5. "Sea, Swallow Me" feat. Harold Budd (The Moon and the Melodies, 1986)
Ushering in the Twins' oft-overlooked collaborative record with New Age keyboardist Harold Budd is perhaps the most frission-inducing album opener I've ever heard, (save for, perhaps, the formless immensity of The Cure's "Plainsong"). Budd sets the track in motion, steadily pumping the rusted pedals of a reverb-y piano arpeggio that drags a Christmas sleigh's worth of heavily distorted, jingle-bell guitar trills and searing cracks of whip-like snares. Simon Raymonde drips a melty, igneous bassline between the small cracks of Robin Guthrie's wintry wall of guitar, forming an amorphous shoegaze slush, stretched in repose on the sidewalk, reflecting the glossolalic glow of Elizabeth Fraser's vocals, at their most abstract and erratic on this album. "Sea, Swallow Me" is a chaotic tempest of dreamy/frustrated emotions, each flowing on their own current, navigable only by distant flares of percussion.
4. "Iceblink Luck" (Heaven or Las Vegas, 1990)
"Iceblink Luck" is the band's most immediate pop single, Guthrie's grainy guitar raining down upon a tinny post-punk bassline like dollar store fireworks on the Fourth of July, Fraser sending wobbly strands of harmony into the night sky. Its inclusion in Jeremy Klein's part of Birdhouse's 1992 skate video Ravers makes it all the more iconic.
3. "Bluebeard" (Four Calendar Cafe, 1994)
2. "Cico Buff" (Blue Bell Knoll, 1988)
Teeming with tropical rhythms and sparkling waves of guitar, Blue Bell Knoll is my most revisted Cocteau Twins album for good reason: it's the perfect blend of vivacity and droney meditation. Take standout cut "Cico Buff" for example, its pensive shoegazery ballooning with potential energy, waiting to burst until its crescendo of distorted riffage and Fraser's aggressively pretty intonations.

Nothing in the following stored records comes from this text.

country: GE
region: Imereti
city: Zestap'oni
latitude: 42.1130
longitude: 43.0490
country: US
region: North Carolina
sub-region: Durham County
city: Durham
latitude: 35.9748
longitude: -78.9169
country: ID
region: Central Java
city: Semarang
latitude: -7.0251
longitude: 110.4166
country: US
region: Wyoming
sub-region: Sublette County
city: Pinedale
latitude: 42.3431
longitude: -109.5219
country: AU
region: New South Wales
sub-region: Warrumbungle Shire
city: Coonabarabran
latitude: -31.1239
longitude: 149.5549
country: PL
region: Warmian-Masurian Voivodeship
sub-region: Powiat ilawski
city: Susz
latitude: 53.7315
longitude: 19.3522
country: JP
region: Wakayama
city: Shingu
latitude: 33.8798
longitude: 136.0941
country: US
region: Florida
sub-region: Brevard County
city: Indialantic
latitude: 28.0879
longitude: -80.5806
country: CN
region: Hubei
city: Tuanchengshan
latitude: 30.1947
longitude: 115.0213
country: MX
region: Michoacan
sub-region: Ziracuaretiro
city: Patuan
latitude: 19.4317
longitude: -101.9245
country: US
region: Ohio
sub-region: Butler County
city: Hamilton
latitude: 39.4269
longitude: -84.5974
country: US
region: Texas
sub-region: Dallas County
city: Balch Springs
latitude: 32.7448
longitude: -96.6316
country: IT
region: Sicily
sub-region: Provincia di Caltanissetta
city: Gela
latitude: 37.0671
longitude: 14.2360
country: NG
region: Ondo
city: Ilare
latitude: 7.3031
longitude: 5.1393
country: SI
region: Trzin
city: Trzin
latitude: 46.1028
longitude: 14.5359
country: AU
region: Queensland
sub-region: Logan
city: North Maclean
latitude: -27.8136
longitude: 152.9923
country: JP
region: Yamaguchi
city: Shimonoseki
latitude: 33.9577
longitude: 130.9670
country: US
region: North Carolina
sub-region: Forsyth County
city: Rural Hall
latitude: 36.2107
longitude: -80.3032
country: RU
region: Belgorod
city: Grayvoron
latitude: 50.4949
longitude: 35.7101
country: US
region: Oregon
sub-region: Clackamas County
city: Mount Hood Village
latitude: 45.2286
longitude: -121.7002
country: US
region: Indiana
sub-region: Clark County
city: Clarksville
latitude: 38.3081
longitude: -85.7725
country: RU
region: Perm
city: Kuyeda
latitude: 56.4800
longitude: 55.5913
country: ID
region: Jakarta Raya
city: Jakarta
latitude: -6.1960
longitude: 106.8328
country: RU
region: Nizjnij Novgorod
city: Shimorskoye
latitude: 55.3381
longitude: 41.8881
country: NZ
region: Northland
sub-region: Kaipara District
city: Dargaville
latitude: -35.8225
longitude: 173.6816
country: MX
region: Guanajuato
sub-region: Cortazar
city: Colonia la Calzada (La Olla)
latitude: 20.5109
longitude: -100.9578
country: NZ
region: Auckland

1. "Half-Gifts" (Twinlights, 1995)
My official introduction to the Twins still provides the same goosebumps raising vibes that it did through the speakers of my family's grey minivan on drives to church, Kroger or the library when I was an impressionable grade-schooler. From its funereal chord progression to its swells of strings to Fraser's raw, wavering delivery, the acoustic version of "Half-Gifts" on the rare Twinlights EP is hauntigly spare, a rickety framework of the Twins' former sprightliness, their eventual breakup looming in the shadows. Gothic melodrama it its finest.